The domestic private equity industry is keen that the government ensures a level-playing field between the locally set up PE funds and those established abroad on the taxation front. The existing 18 per cent GST on ‘fund management fees’ of PE funds continues to be a “big tax friction” affecting the onshoring of fund management activity in India, they said.

While management fees charged to a VC/PE fund located in an offshore jurisdiction are exempt from GST, the management fees charged to an onshore fund located in India attracts 18 per cent GST.

The main thorny issue in this GST levy is that no input tax credit is available for the India domiciled fund, which has to fork out the GST. Since an Alternate Investment Fund (AIF) is only a pooling vehicle for investments and does not provide any service, there is no output GST liability, and it is not able to utilize input tax credit of GST. Thus, this incremental GST outgo becomes an additional cost for the investors in the AIF and acts as an impediment to onshoring of funds into India via AIFs, say players who are keen to see the growth of locally pooled investment vehicles.

Higher operation cost

Ashish Fafadia, Partner, Blume Ventures, pointed out that the cost of operations in India are much higher than the situation abroad, largely due to the GST levy. He noted that most overseas fund managers in their respective jurisdictions are not subjected to a GST charge for a variety of reasons and this clearly gives them an edge over domestic funds.

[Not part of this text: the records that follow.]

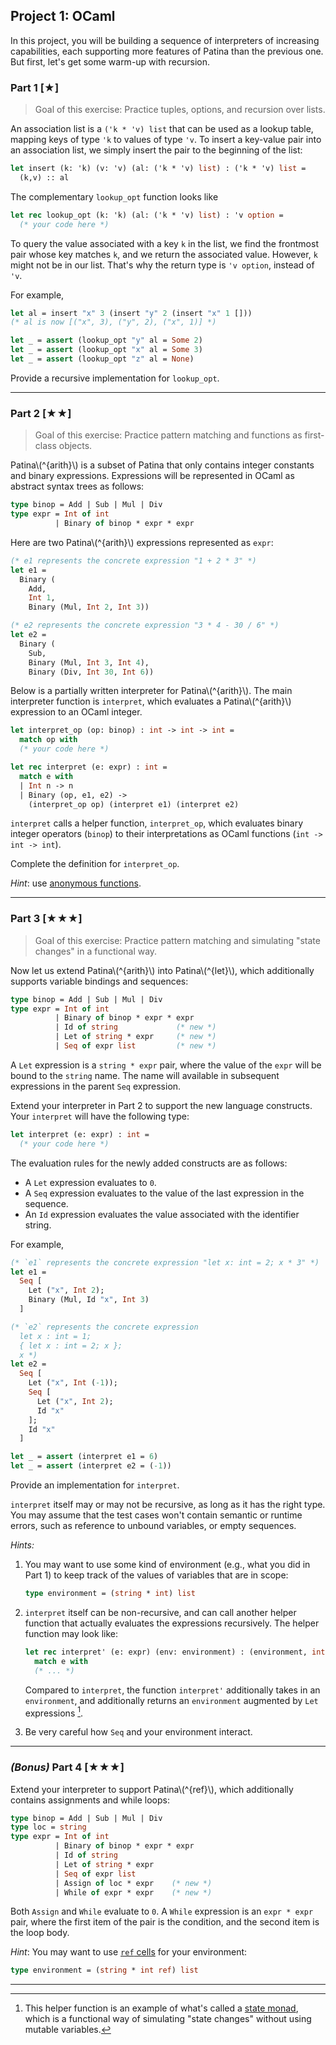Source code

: ## Project 1: OCaml

In this project, you will be building a sequence of interpreters of increasing capabilities, each supporting more features of Patina than the previous one. But first, let's get some warm-up with recursion.


### Part 1 \[★\]
> Goal of this exercise: Practice tuples, options, and recursion over lists.

An association list is a `('k * 'v) list` that can be used as a lookup table, mapping keys of type `'k` to values of type `'v`. To insert a key-value pair into an association list, we simply insert the pair to the beginning of the list:
```ocaml
let insert (k: 'k) (v: 'v) (al: ('k * 'v) list) : ('k * 'v) list =
  (k,v) :: al
```

The complementary `lookup_opt` function looks like
```ocaml
let rec lookup_opt (k: 'k) (al: ('k * 'v) list) : 'v option =
  (* your code here *)
```
To query the value associated with a key `k` in the list, we find the frontmost pair whose key matches `k`, and we return the associated value. However, `k` might not be in our list. That's why the return type is `'v option`, instead of `'v`.

For example,
```ocaml
let al = insert "x" 3 (insert "y" 2 (insert "x" 1 []))
(* al is now [("x", 3), ("y", 2), ("x", 1)] *)

let _ = assert (lookup_opt "y" al = Some 2)
let _ = assert (lookup_opt "x" al = Some 3)
let _ = assert (lookup_opt "z" al = None)
```

Provide a recursive implementation for `lookup_opt`.

---

### Part 2 \[★★\]

> Goal of this exercise: Practice pattern matching and functions as first-class objects.

Patina\\(^{arith}\\) is a subset of Patina that only contains integer constants and binary expressions. Expressions will be represented in OCaml as abstract syntax trees as follows:
```ocaml
type binop = Add | Sub | Mul | Div
type expr = Int of int
          | Binary of binop * expr * expr
```

Here are two Patina\\(^{arith}\\) expressions represented as `expr`:
```ocaml
(* e1 represents the concrete expression "1 + 2 * 3" *)
let e1 =
  Binary (
    Add,
    Int 1,
    Binary (Mul, Int 2, Int 3))

(* e2 represents the concrete expression "3 * 4 - 30 / 6" *)
let e2 =
  Binary (
    Sub, 
    Binary (Mul, Int 3, Int 4),
    Binary (Div, Int 30, Int 6))
```

Below is a partially written interpreter for Patina\\(^{arith}\\). The main interpreter function is `interpret`, which evaluates a Patina\\(^{arith}\\) expression to an OCaml integer.

```ocaml
let interpret_op (op: binop) : int -> int -> int =
  match op with
  (* your code here *)

let rec interpret (e: expr) : int =
  match e with
  | Int n -> n
  | Binary (op, e1, e2) -> 
    (interpret_op op) (interpret e1) (interpret e2)
```

`interpret` calls a helper function, `interpret_op`, which evaluates binary integer operators (`binop`) to their interpretations as OCaml functions (`int -> int -> int`).

Complete the definition for `interpret_op`.

_Hint_: use [anonymous functions](https://cs3110.github.io/textbook/chapters/basics/functions.html?highlight=anonymous#anonymous-functions).

---

### Part 3 \[★★★\]

> Goal of this exercise: Practice pattern matching and simulating "state changes" in a functional way.

Now let us extend Patina\\(^{arith}\\) into Patina\\(^{let}\\), which additionally supports variable bindings and sequences:
```ocaml
type binop = Add | Sub | Mul | Div
type expr = Int of int
          | Binary of binop * expr * expr
          | Id of string             (* new *)
          | Let of string * expr     (* new *)
          | Seq of expr list         (* new *)
```

A `Let` expression is a `string * expr` pair, where the value of the `expr` will be bound to the `string` name. The name will available in subsequent expressions in the parent `Seq` expression.

Extend your interpreter in Part 2 to support the new language constructs. Your `interpret` will have the following type:
```ocaml
let interpret (e: expr) : int = 
  (* your code here *)
```

The evaluation rules for the newly added constructs are as follows:
- A `Let` expression evaluates to `0`.
- A `Seq` expression evaluates to the value of the last expression in the sequence.
- An `Id` expression evaluates the value associated with the identifier string.

For example,
```ocaml
(* `e1` represents the concrete expression "let x: int = 2; x * 3" *)
let e1 = 
  Seq [
    Let ("x", Int 2);
    Binary (Mul, Id "x", Int 3)
  ]

(* `e2` represents the concrete expression
  let x : int = 1;
  { let x : int = 2; x };
  x *)
let e2 =
  Seq [
    Let ("x", Int (-1));
    Seq [
      Let ("x", Int 2);
      Id "x"
    ];
    Id "x"
  ]

let _ = assert (interpret e1 = 6)
let _ = assert (interpret e2 = (-1))
```

Provide an implementation for `interpret`.

`interpret` itself may or may not be recursive, as long as it has the right type. You may assume that the test cases won't contain semantic or runtime errors, such as reference to unbound variables, or empty sequences.

_Hints:_ 
1. You may want to use some kind of environment (e.g., what you did in Part 1) to keep track of the values of variables that are in scope:
    ```ocaml
    type environment = (string * int) list
    ```

2. `interpret` itself can be non-recursive, and can call another helper function that actually evaluates the expressions recursively. The helper function may look like:
    ```ocaml
    let rec interpret' (e: expr) (env: environment) : (environment, int) =
      match e with
      (* ... *)
    ```
    Compared to `interpret`, the function `interpret'` additionally takes in an `environment`, and additionally returns an `environment` augmented by `Let` expressions [^1].

3. Be very careful how `Seq` and your environment interact.
---

### _(Bonus)_ Part 4 \[★★★\]
Extend your interpreter to support Patina\\(^{ref}\\), which additionally contains assignments and while loops:
```ocaml
type binop = Add | Sub | Mul | Div
type loc = string
type expr = Int of int
          | Binary of binop * expr * expr
          | Id of string
          | Let of string * expr
          | Seq of expr list
          | Assign of loc * expr    (* new *)
          | While of expr * expr    (* new *)
```

Both `Assign` and `While` evaluate to `0`. A `While` expression is an `expr * expr` pair, where the first item of the pair is the condition, and the second item is the loop body.

_Hint_: You may want to use [`ref` cells](https://cs3110.github.io/textbook/chapters/mut/refs.html) for your environment:
  ```ocaml
  type environment = (string * int ref) list
  ```

---

<!-- 
You will gain some familiarity with the full Patina language by writing some short programs and playing with them using a prototype interpreter. -->


[^1]: This helper function is an example of what's called a [state monad](https://en.wikibooks.org/wiki/Haskell/Understanding_monads/State), which is a functional way of simulating "state changes" without using mutable variables.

Explaining with an example, Fafadia said that say a ₹100 fund size is usually subjected to management fee of ₹ 18-20 over its life of 10-12 years. On this ₹18-₹ 20, the GST will be ₹ 3.54. “This means in each fund we are losing 3-4 per cent of the corpus on account of GST. The 3-4 per cent of the loss that we suffer on account of GST would have eventually gone to portfolio companies that would result in job creation., attract even a higher capital from overseas investors and result in a higher IRR to the Indian investors who are anyways subjected to capital gains taxes”, he said.

If a fund saved the GST leakage of ₹ 3.5 and was able to plough the capital into its portfolio companies and deliver a 5X (which a typical fund endeavours to generate), it means it would have got incremental ₹ 17.5 for the investors. Of this, 20 plus per cent will be capital gains tax anyway which will be ₹ 3.50. So the exchequer has not really lost out whereas the investors would have been able to create incremental wealth and India’s risk return profile increases marginally.

Over the last decade, there has been a manifold increase in flows of PE/VC investments into India. The good news is that contribution of Indian investors in VC/PE market has been steadily rising even as India continues to be heavily dependent on foreign capital for its fund management industry.